Diversity

I went to a relatively diverse middle school (diverse in the sense that there were as many African American students as White students). The advanced classes that I was in reflected this diversity, but when I got to high school that all changed. Very quickly the trend began in which I was either the only one or one of a small number of African American students in a class, specifically advanced classes. The first time that this happened to me in 9th grade, it was difficult for me to cope. I did not necessarily know a particular word for it at the time, but I experienced stereotype threat. My anxiety about being the only Black student in the class negatively impacted my performance in a subject I more than excelled at (mathematics). It took time to adjust to it, but I eventually did.

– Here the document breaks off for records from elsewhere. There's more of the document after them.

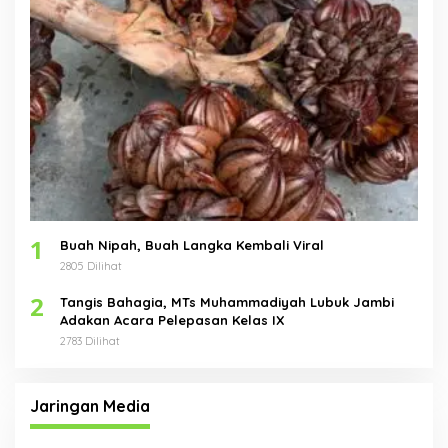
1
Buah Nipah, Buah Langka Kembali Viral
2805 Dilihat
2
Tangis Bahagia, MTs Muhammadiyah Lubuk Jambi
Adakan Acara Pelepasan Kelas IX
2783 Dilihat
Jaringan Media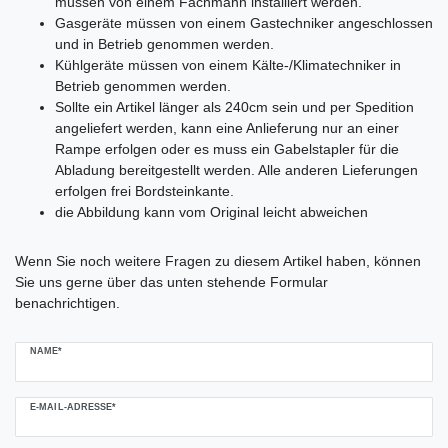
müssen von einem Fachmann installiert werden.
Gasgeräte müssen von einem Gastechniker angeschlossen
und in Betrieb genommen werden.
Kühlgeräte müssen von einem Kälte-/Klimatechniker in
Betrieb genommen werden.
Sollte ein Artikel länger als 240cm sein und per Spedition
angeliefert werden, kann eine Anlieferung nur an einer
Rampe erfolgen oder es muss ein Gabelstapler für die
Abladung bereitgestellt werden. Alle anderen Lieferungen
erfolgen frei Bordsteinkante.
die Abbildung kann vom Original leicht abweichen
Ceres::Template.mailFormHoneypotLabel
Wenn Sie noch weitere Fragen zu diesem Artikel haben, können
Sie uns gerne über das unten stehende Formular
benachrichtigen.
NAME*
E-MAIL-ADRESSE*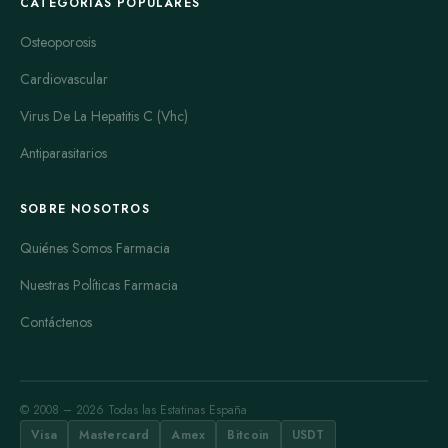
CATEGORÍAS POPULARES
Osteoporosis
Cardiovascular
Virus De La Hepatitis C (Vhc)
Antiparasitarios
SOBRE NOSOTROS
Quiénes Somos Farmacia
Nuestras Políticas Farmacia
Contáctenos
© 2008 – 2026 Todas las Estatinas España
Visa
Mastercard
Amex
Bitcoin
USDT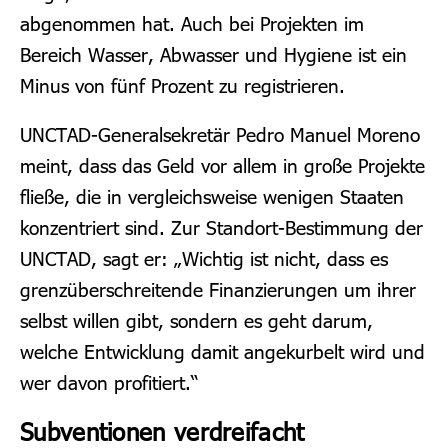
abgenommen hat. Auch bei Projekten im
Bereich Wasser, Abwasser und Hygiene ist ein
Minus von fünf Prozent zu registrieren.
UNCTAD-Generalsekretär Pedro Manuel Moreno
meint, dass das Geld vor allem in große Projekte
fließe, die in vergleichsweise wenigen Staaten
konzentriert sind. Zur Standort-Bestimmung der
UNCTAD, sagt er: „Wichtig ist nicht, dass es
grenzüberschreitende Finanzierungen um ihrer
selbst willen gibt, sondern es geht darum,
welche Entwicklung damit angekurbelt wird und
wer davon profitiert.“
Subventionen verdreifacht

Although I never had any negative experiences with teachers in terms of racism and discrimination (at least that I could perceive at that time), there were some negative experiences with classmates that I had. People were never bold enough to call me something that could obviously be construed as a racial slur, but it was clear from the language used that I was different and that I would be constantly reminded of it every day. Another issue that I immediately noticed was that even though the school demographics were essentially split between Black students and White students, Black students were significantly underrepresented in the college preparatory classes. Even in high school, I knew that something was wrong, but I do not think I could articulate it as well at that point. Now I realize things like that are systemic and institutional. They come from a long history of inequalities facing Black students and it is not such an easy fix as “students should want to learn more.” It is going to take an effort from groups of people on different fronts in order to even the playing field and ensure that everyone has an adequate education.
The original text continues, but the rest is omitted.